*** Opening Records shown ***

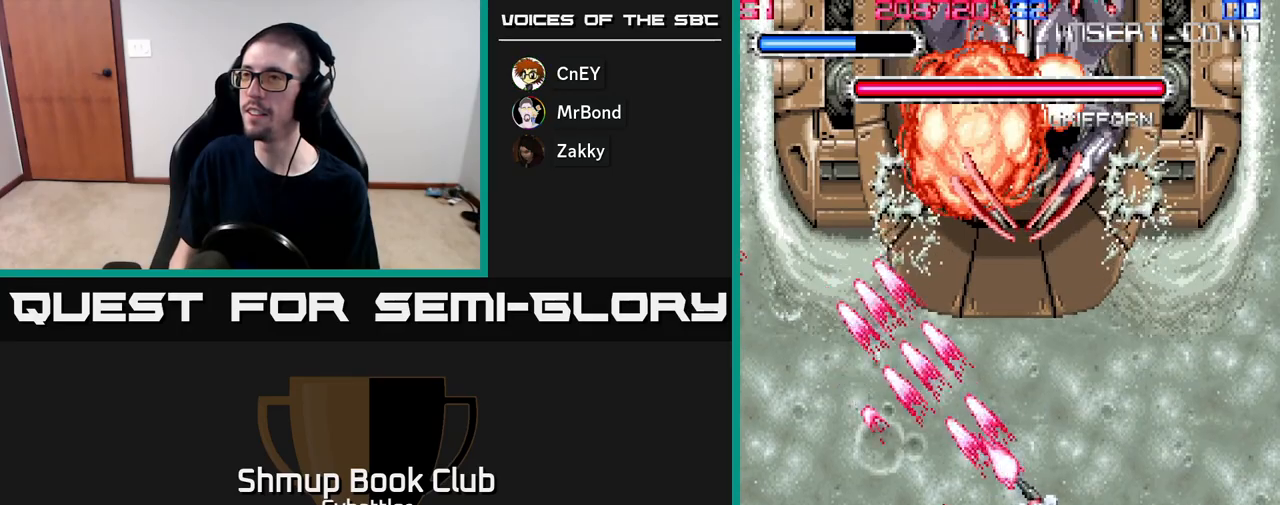
{"buttons": ["A"], "right_stick": "center", "events": [[167, "A", "up"], [350, "DPAD_UP", "down"], [450, "A", "down"], [483, "DPAD_UP", "up"]]}
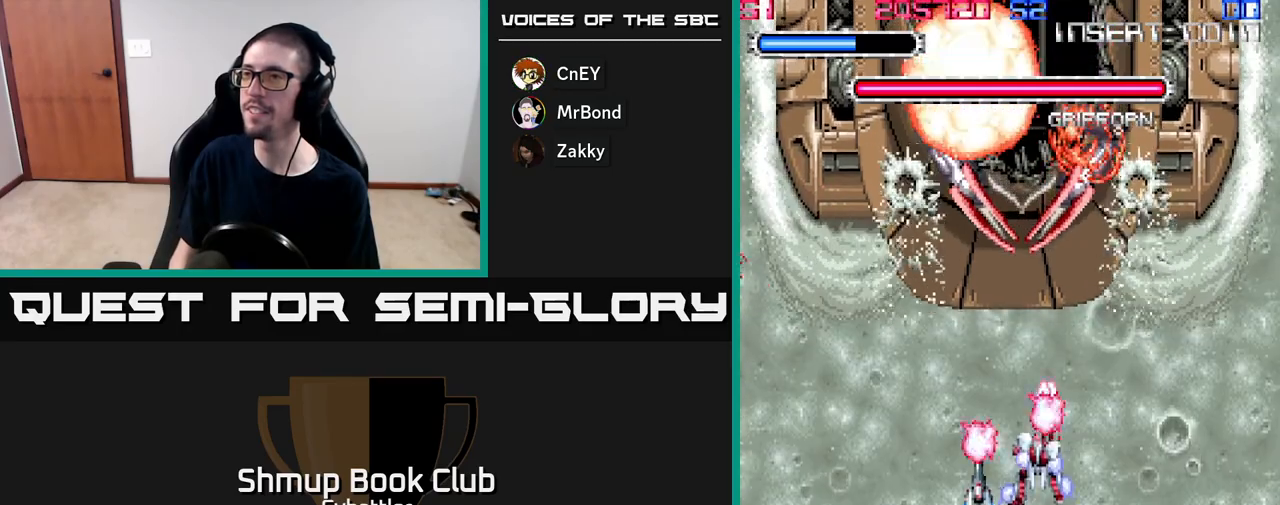
{"buttons": ["A"], "right_stick": "center", "events": []}
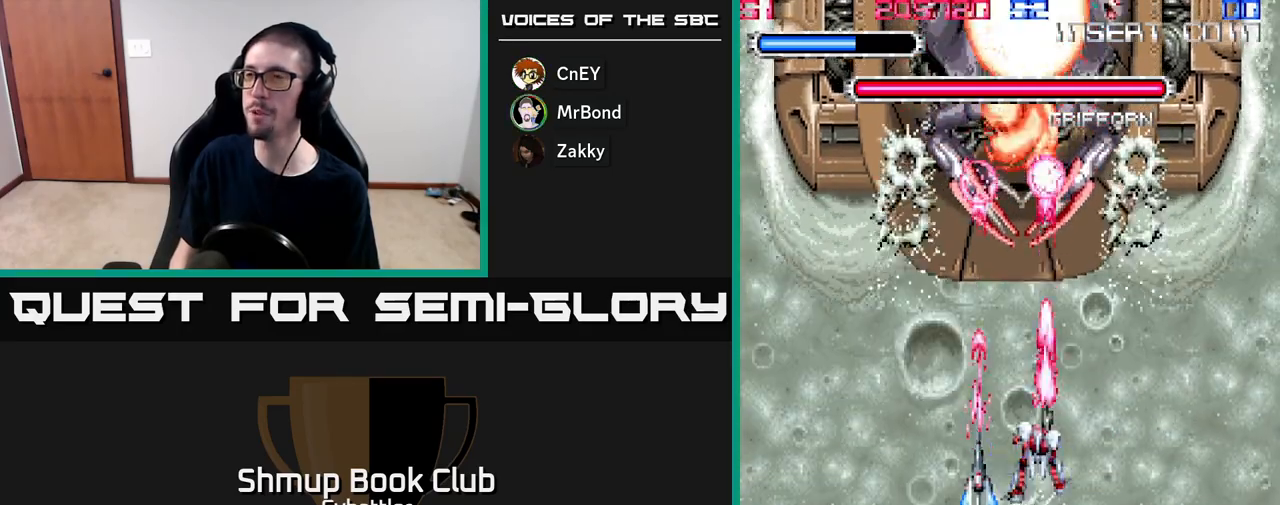
{"buttons": ["A"], "right_stick": "center", "events": []}
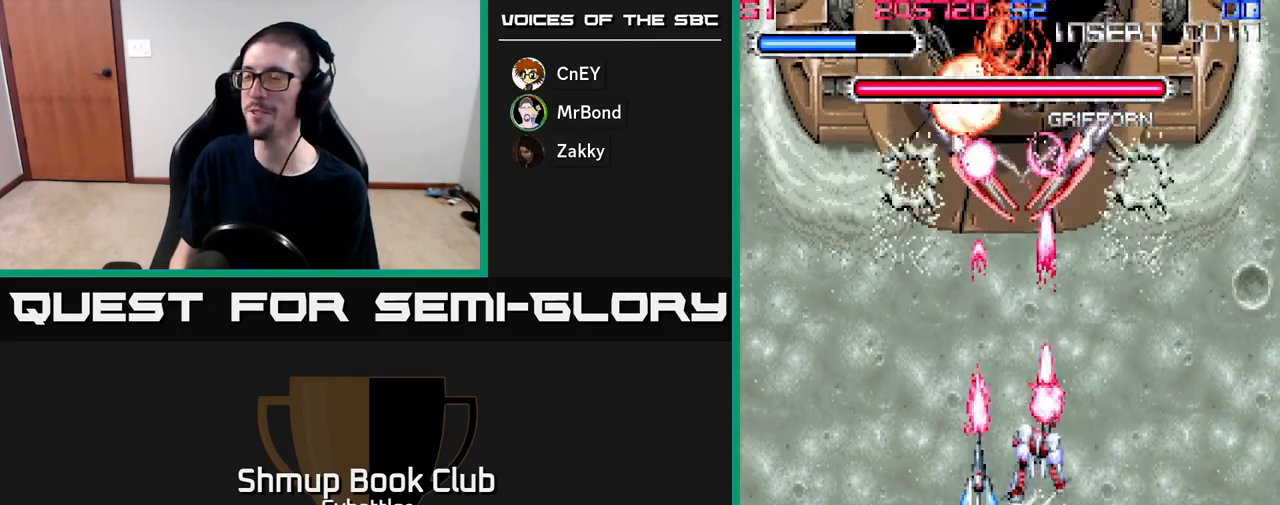
{"buttons": ["A"], "right_stick": "center", "events": [[217, "DPAD_DOWN", "down"], [450, "DPAD_DOWN", "up"]]}
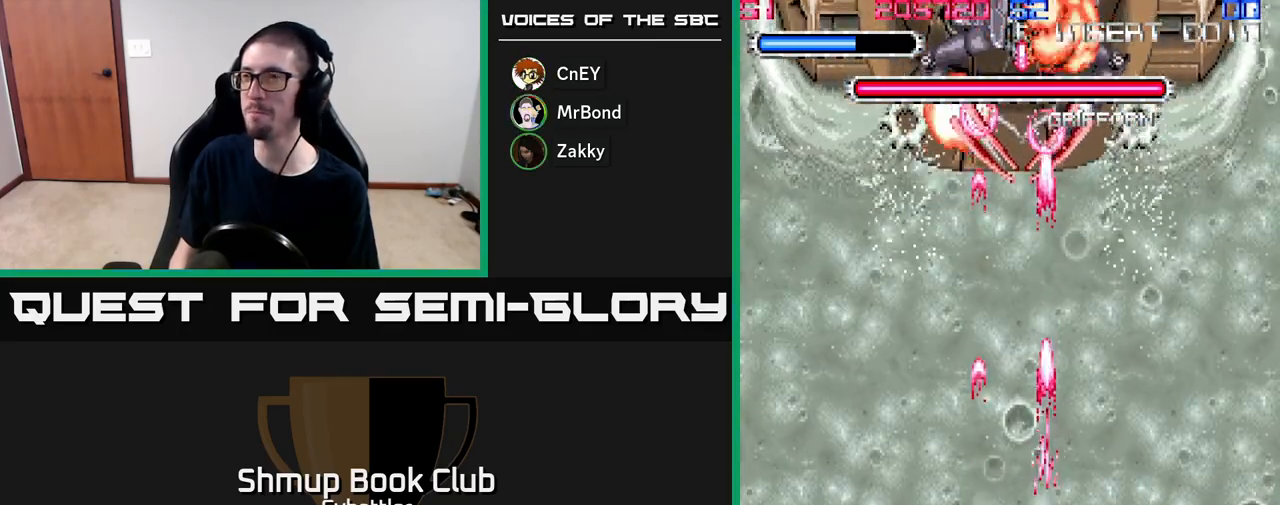
{"buttons": ["A"], "right_stick": "center", "events": []}
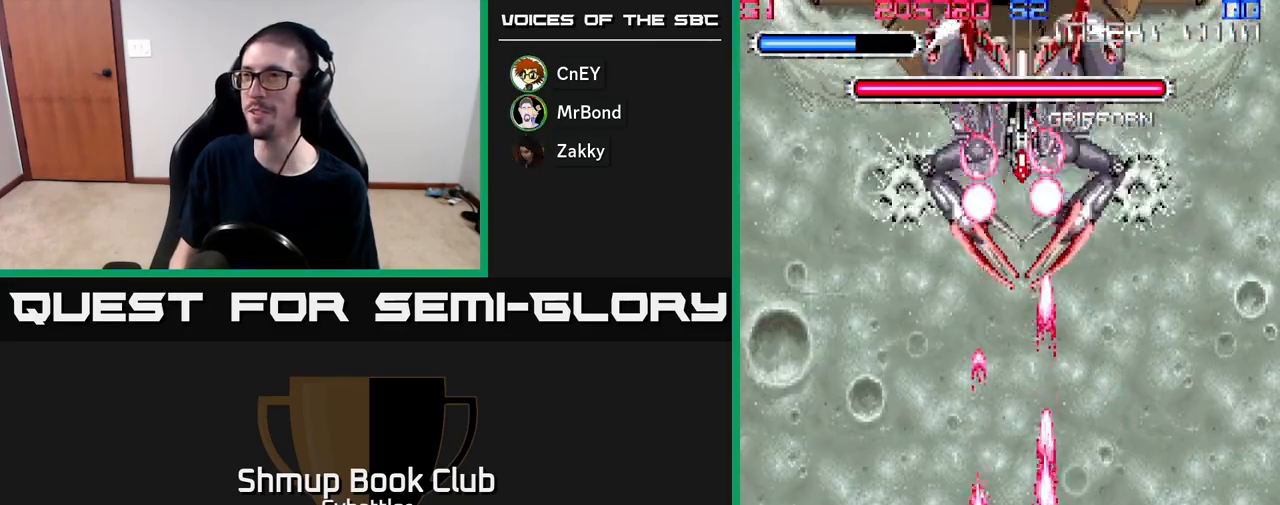
{"buttons": ["DPAD_UP", "DPAD_LEFT"], "right_stick": "center", "events": [[117, "DPAD_LEFT", "down"], [267, "A", "up"], [483, "DPAD_UP", "down"]]}
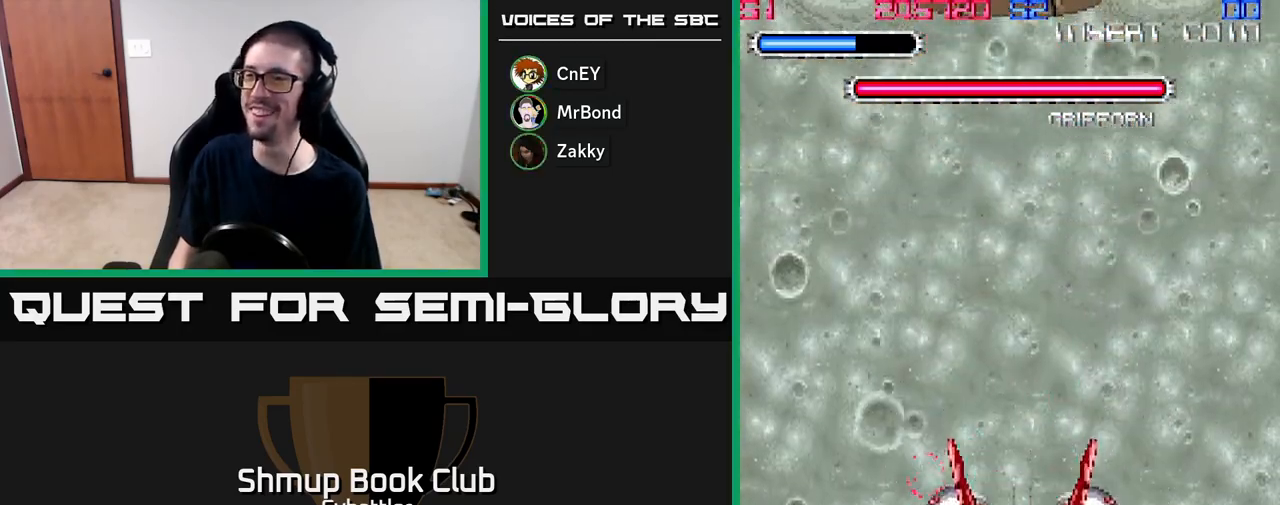
{"buttons": ["DPAD_UP", "DPAD_RIGHT"], "right_stick": "center", "events": [[83, "DPAD_LEFT", "up"], [250, "DPAD_RIGHT", "down"]]}
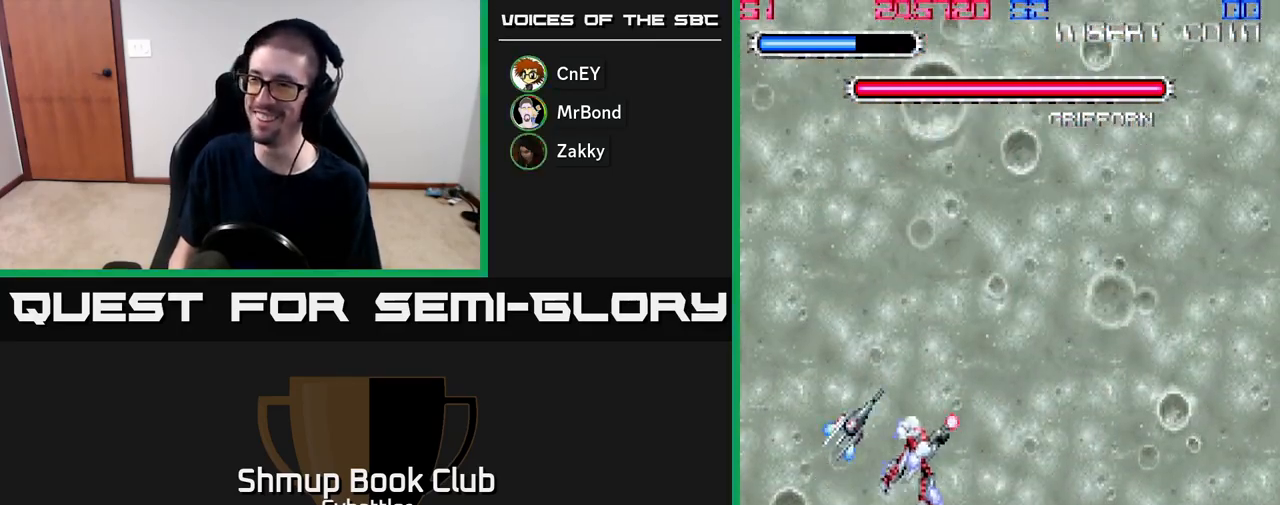
{"buttons": ["DPAD_UP"], "right_stick": "center", "events": [[167, "DPAD_RIGHT", "up"], [383, "DPAD_RIGHT", "down"], [467, "DPAD_RIGHT", "up"]]}
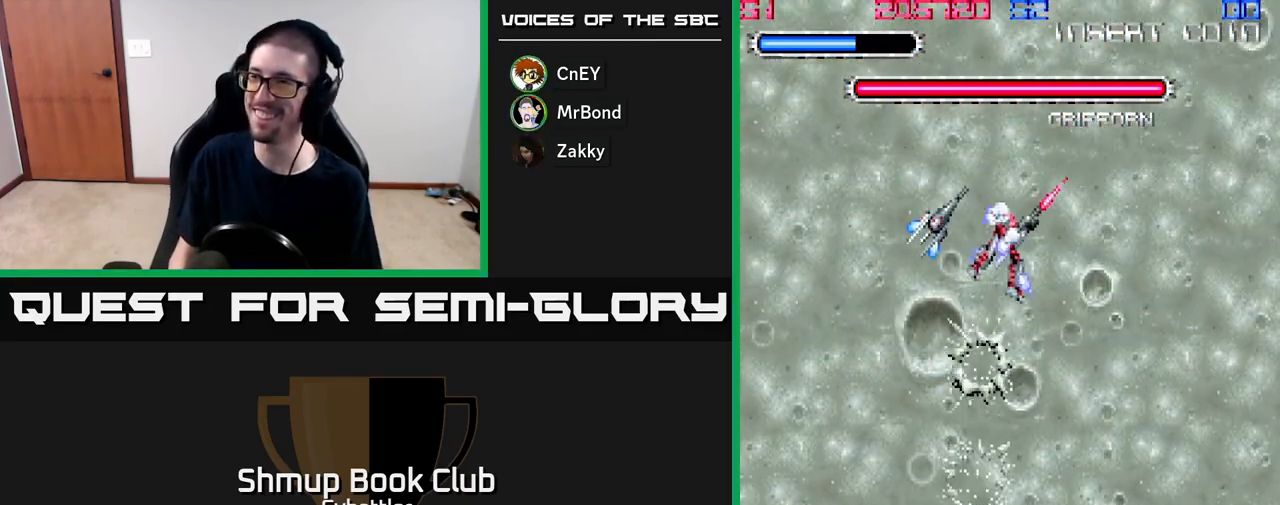
{"buttons": ["A"], "right_stick": "center", "events": [[250, "DPAD_UP", "up"], [300, "DPAD_DOWN", "down"], [350, "A", "down"], [400, "DPAD_DOWN", "up"]]}
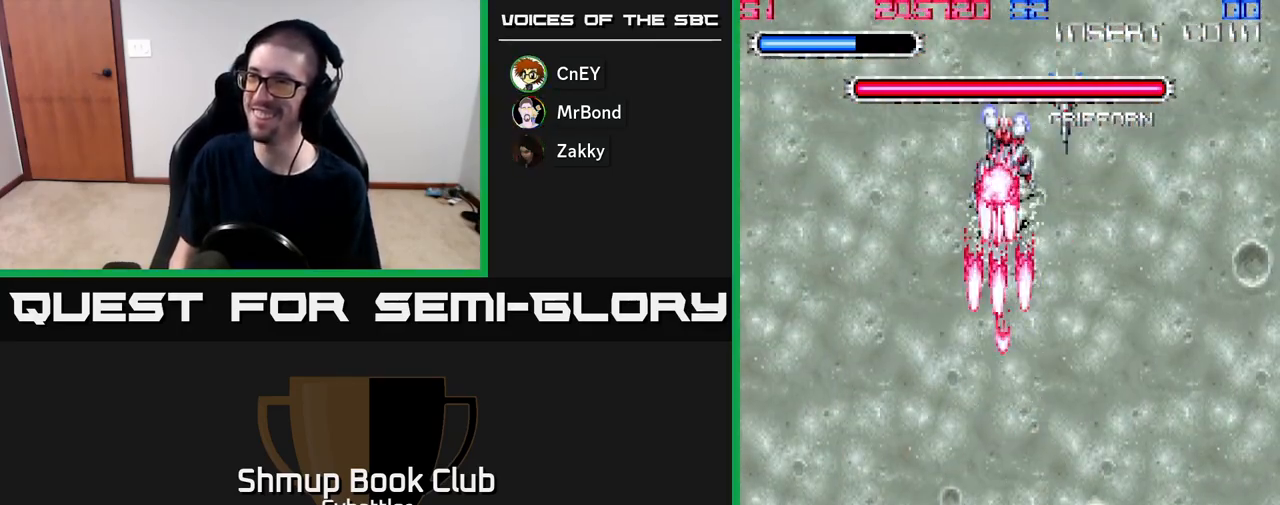
{"buttons": ["A"], "right_stick": "center", "events": [[250, "DPAD_UP", "down"], [500, "DPAD_UP", "up"]]}
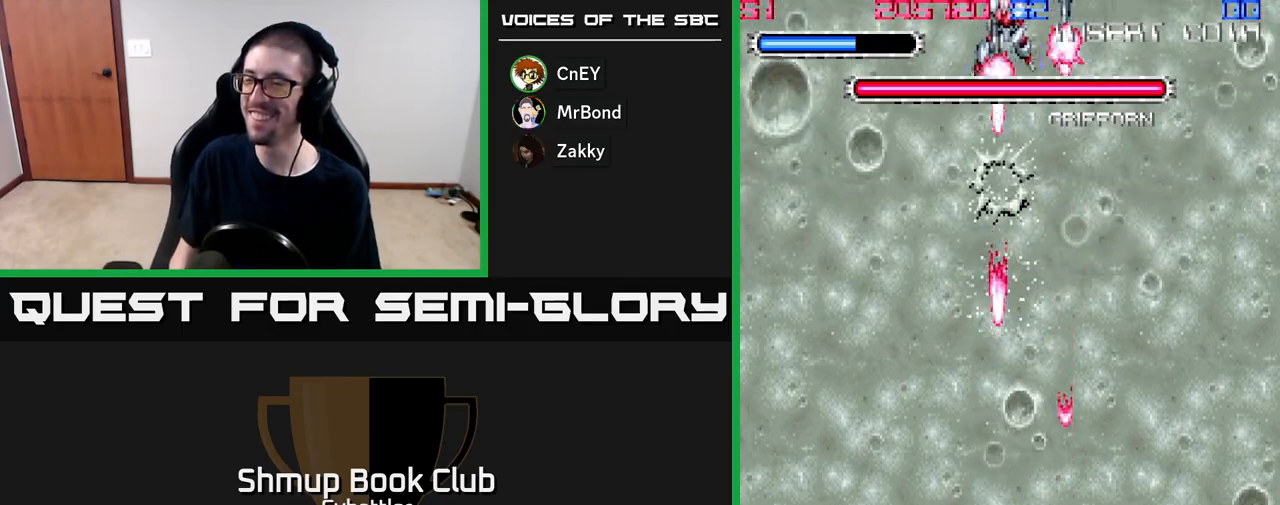
{"buttons": ["A"], "right_stick": "center", "events": [[217, "DPAD_LEFT", "down"], [300, "DPAD_LEFT", "up"]]}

*** Closing Records shown ***

# [Problem details]
The records above should be reproduced exactly, with no pictures included.

# [Reply to the task]
{"buttons": ["A"], "right_stick": "center", "events": [[167, "A", "up"], [350, "DPAD_UP", "down"], [450, "A", "down"], [483, "DPAD_UP", "up"]]}
{"buttons": ["A"], "right_stick": "center", "events": []}
{"buttons": ["A"], "right_stick": "center", "events": []}
{"buttons": ["A"], "right_stick": "center", "events": [[217, "DPAD_DOWN", "down"], [450, "DPAD_DOWN", "up"]]}
{"buttons": ["A"], "right_stick": "center", "events": []}
{"buttons": ["DPAD_UP", "DPAD_LEFT"], "right_stick": "center", "events": [[117, "DPAD_LEFT", "down"], [267, "A", "up"], [483, "DPAD_UP", "down"]]}
{"buttons": ["DPAD_UP", "DPAD_RIGHT"], "right_stick": "center", "events": [[83, "DPAD_LEFT", "up"], [250, "DPAD_RIGHT", "down"]]}
{"buttons": ["DPAD_UP"], "right_stick": "center", "events": [[167, "DPAD_RIGHT", "up"], [383, "DPAD_RIGHT", "down"], [467, "DPAD_RIGHT", "up"]]}
{"buttons": ["A"], "right_stick": "center", "events": [[250, "DPAD_UP", "up"], [300, "DPAD_DOWN", "down"], [350, "A", "down"], [400, "DPAD_DOWN", "up"]]}
{"buttons": ["A"], "right_stick": "center", "events": [[250, "DPAD_UP", "down"], [500, "DPAD_UP", "up"]]}
{"buttons": ["A"], "right_stick": "center", "events": [[217, "DPAD_LEFT", "down"], [300, "DPAD_LEFT", "up"]]}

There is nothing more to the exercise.